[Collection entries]
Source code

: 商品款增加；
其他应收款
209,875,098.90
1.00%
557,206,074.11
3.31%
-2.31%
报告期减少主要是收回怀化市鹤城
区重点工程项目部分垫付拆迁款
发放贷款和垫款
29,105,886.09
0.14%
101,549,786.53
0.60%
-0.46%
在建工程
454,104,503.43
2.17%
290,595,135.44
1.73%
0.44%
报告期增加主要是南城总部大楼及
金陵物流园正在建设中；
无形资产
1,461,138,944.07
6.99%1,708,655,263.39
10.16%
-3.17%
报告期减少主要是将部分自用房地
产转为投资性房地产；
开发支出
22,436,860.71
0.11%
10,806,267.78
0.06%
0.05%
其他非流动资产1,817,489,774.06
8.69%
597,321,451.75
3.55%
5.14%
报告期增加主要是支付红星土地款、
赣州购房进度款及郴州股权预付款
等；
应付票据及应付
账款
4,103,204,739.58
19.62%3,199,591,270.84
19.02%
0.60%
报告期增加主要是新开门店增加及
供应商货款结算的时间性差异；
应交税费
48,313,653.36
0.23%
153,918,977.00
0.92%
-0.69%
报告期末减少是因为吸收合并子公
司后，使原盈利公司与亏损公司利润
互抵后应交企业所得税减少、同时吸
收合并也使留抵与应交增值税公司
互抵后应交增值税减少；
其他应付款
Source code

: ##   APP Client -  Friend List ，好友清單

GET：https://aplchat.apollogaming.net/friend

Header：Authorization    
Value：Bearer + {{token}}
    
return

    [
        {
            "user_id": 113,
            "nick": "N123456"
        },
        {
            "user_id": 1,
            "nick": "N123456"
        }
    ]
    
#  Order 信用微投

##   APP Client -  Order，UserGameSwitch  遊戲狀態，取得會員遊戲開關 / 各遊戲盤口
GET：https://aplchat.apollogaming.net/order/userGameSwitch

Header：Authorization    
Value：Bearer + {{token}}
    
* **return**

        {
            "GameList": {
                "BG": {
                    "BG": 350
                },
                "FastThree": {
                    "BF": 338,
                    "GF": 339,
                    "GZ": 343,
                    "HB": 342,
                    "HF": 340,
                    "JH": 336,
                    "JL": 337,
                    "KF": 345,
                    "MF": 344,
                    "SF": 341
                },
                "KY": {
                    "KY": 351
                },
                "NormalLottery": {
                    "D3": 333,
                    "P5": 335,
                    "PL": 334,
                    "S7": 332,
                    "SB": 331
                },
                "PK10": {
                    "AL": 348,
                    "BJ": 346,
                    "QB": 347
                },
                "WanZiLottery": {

* * *

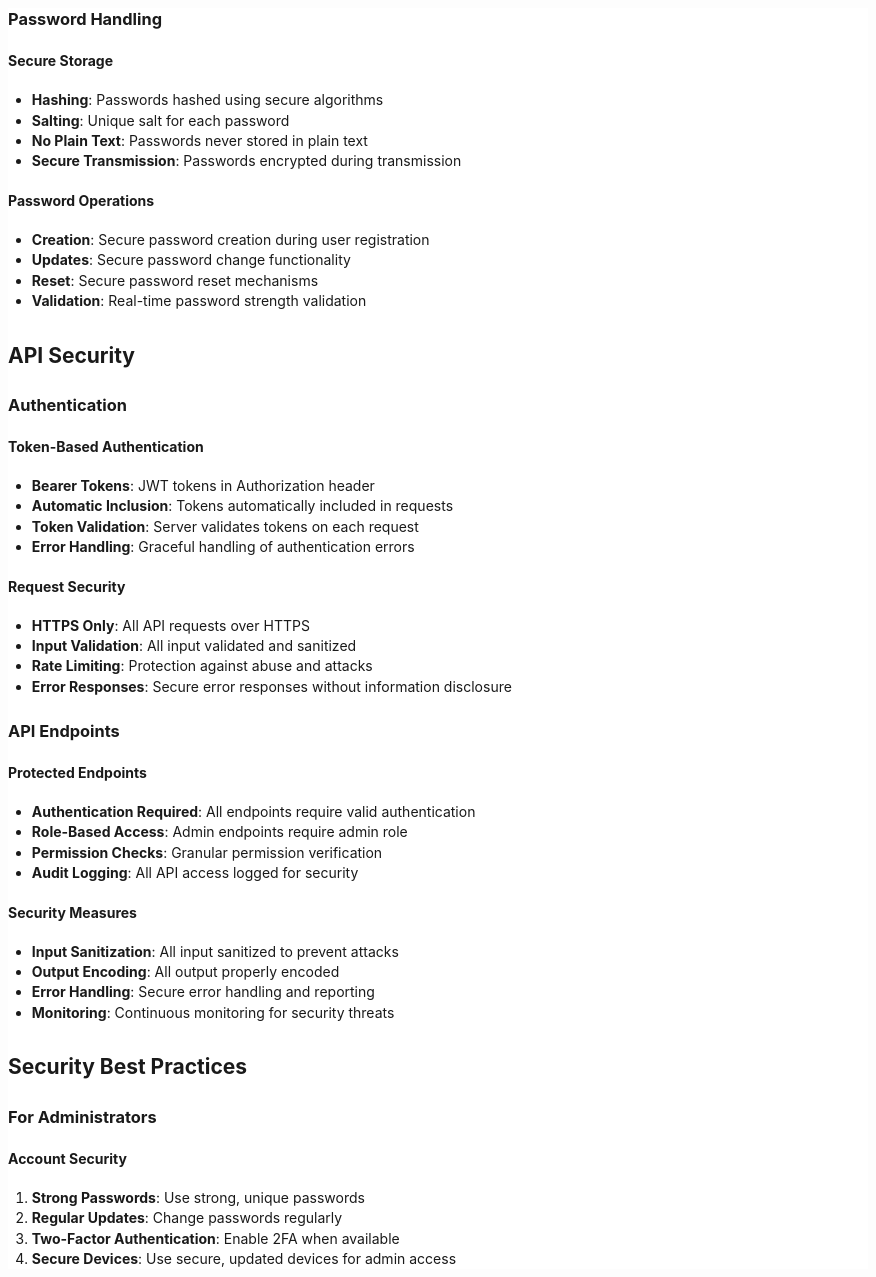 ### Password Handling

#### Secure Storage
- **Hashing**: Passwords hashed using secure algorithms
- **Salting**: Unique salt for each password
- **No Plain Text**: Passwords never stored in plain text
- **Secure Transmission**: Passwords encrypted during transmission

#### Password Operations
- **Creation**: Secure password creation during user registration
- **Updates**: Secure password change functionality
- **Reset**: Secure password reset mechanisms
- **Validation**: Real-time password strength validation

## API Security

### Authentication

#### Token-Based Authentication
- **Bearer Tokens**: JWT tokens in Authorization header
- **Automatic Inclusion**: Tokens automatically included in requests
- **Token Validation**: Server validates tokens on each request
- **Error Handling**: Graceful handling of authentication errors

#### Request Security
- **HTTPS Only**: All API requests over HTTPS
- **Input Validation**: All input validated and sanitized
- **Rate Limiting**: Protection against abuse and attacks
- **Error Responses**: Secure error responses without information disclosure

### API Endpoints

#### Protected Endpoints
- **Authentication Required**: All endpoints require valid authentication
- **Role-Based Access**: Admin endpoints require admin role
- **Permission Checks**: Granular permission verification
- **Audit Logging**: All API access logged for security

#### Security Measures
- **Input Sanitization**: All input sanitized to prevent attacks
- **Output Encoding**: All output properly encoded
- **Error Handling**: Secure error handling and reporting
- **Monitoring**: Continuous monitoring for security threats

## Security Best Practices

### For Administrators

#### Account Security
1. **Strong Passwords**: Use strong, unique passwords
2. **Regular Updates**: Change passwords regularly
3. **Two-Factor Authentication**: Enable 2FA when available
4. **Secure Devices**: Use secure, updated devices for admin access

...

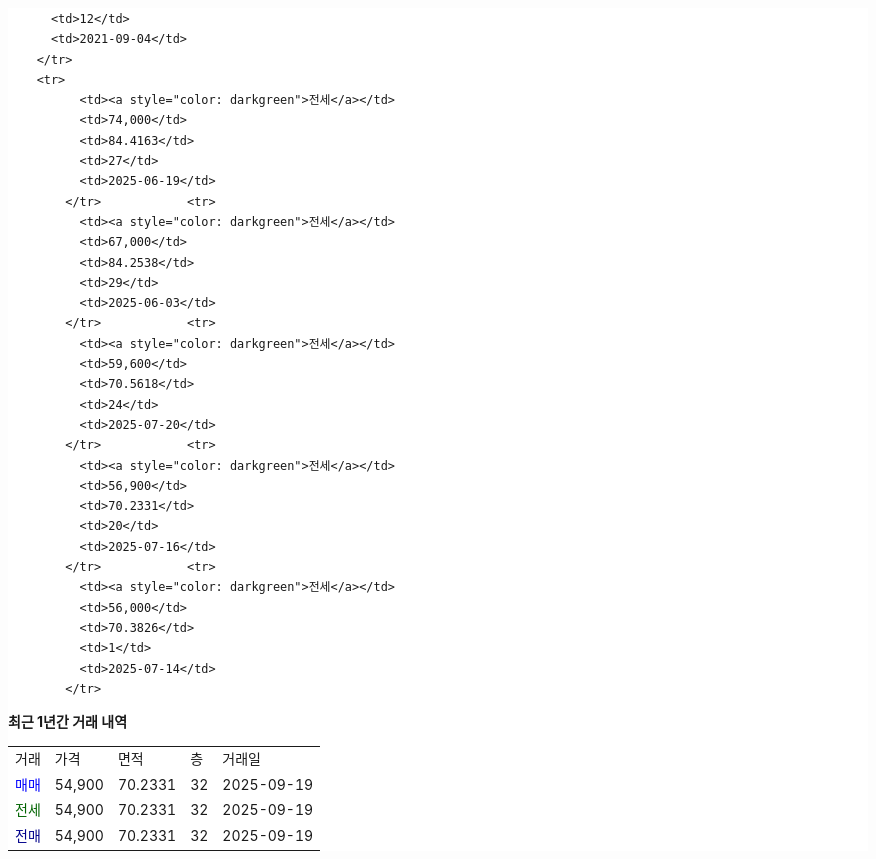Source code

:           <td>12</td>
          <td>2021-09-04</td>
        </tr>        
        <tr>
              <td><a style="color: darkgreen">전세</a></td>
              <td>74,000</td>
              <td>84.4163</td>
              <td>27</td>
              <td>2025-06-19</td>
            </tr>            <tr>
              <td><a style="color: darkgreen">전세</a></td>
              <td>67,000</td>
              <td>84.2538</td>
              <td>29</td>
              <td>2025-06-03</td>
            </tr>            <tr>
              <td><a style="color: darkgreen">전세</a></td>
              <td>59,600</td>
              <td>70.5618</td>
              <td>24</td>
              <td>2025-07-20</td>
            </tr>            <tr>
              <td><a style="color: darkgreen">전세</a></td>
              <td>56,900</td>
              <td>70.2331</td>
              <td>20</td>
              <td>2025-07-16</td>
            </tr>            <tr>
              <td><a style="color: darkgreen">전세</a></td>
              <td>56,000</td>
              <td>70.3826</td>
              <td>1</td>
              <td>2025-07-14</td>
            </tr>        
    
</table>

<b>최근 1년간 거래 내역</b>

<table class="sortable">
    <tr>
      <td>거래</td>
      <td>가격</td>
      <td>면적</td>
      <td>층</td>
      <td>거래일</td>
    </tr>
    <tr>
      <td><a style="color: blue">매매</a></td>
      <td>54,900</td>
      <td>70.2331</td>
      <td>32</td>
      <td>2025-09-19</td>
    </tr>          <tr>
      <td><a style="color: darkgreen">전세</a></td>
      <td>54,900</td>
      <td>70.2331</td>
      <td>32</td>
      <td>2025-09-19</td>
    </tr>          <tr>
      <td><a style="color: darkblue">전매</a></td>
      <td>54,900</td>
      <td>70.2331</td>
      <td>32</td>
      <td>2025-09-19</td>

§ INSTRUCTION
Pull every line containing the string "require" out of the data above and copy it.

§ RESPONSE
- **Authentication Required**: All endpoints require valid authentication
- **Role-Based Access**: Admin endpoints require admin role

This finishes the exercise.